Mon emploi dans un cabinet de recrutement me permet de rencontrer de nombreuses personnes et de lire de nombreux CV. Ainsi, ce qui me semblait auparavant le fruit du hasard ou d'une aberration historique m'apparaît maintenant comme le résultat d'une mécanique. Les jeunes gens les plus brillants que je reçois sont souvent passés d'une grande école technique très sélective à un premier emploi où on leur a demandé de faire leurs preuves, entendez d'engranger du chiffre en travaillant douze heures par jour. Pour les meilleurs, cela débouche sur un poste de management qui leur laisse encore moins de temps et de disponibilité d'esprit.

Quelle mécanique cela révèle-t-il pour le sujet qui nous intéresse ici ? On voit que l'organisation de notre société enlève à la culture (pour parler vite) ses éléments les plus dynamiques et les plus intelligents.
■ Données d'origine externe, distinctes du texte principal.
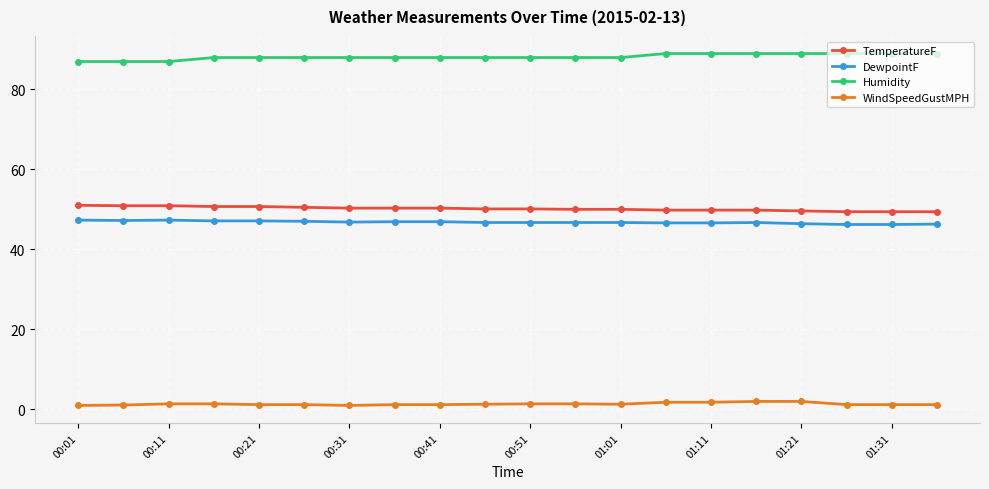

What is the sum of all WindSpeedGustMPH values?

25.3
Combien de temps faut-il pour percevoir la valeur de Flaubert ou de la Grande Galerie ? Beaucoup plus qu'il n'en est laissé à nos élites. Ite missa est. Comment s'étonner que la valeur d'un individu s'exprime de plus en plus par des modes de consommation ? Le Bottin mondain, les adresses du luxe ou de la gastronomie sont aujourd'hui des vade-mecum plus pertinents que les petits classiques. Il est frappant de constater à quel point ces adresses sont familières à ceux-là même qui n'ont aucune chance d'en profiter. La banlieue connaît Lasserre ou Breitling dans le détail et ce savoir paradoxal étonne d'autant plus qu'il remplace Mozart et Stendhal dont on ignore jusqu'au nom.

Lassés de voir que les marchands de téléphone sont plus respectés que les enseignants à qui nous confions nos enfants, ceux qui sont payés pour défendre le Tasse et Tiepolo vivent dans le ressentiment. Comme par vengeance suicidaire, ils prétendent alors remplacer Racine par la BD ou faire asseoir les rappeurs sur le même banc qu’Olivier Messiaen. Ces intellectuels précaires ou fonctionnarisés seraient probablement très irrités de lire ici que c’est eux qui vendraient des produits financiers si d’aventure on gagnait plus d’argent à défendre Chateaubriand que le CAC 40.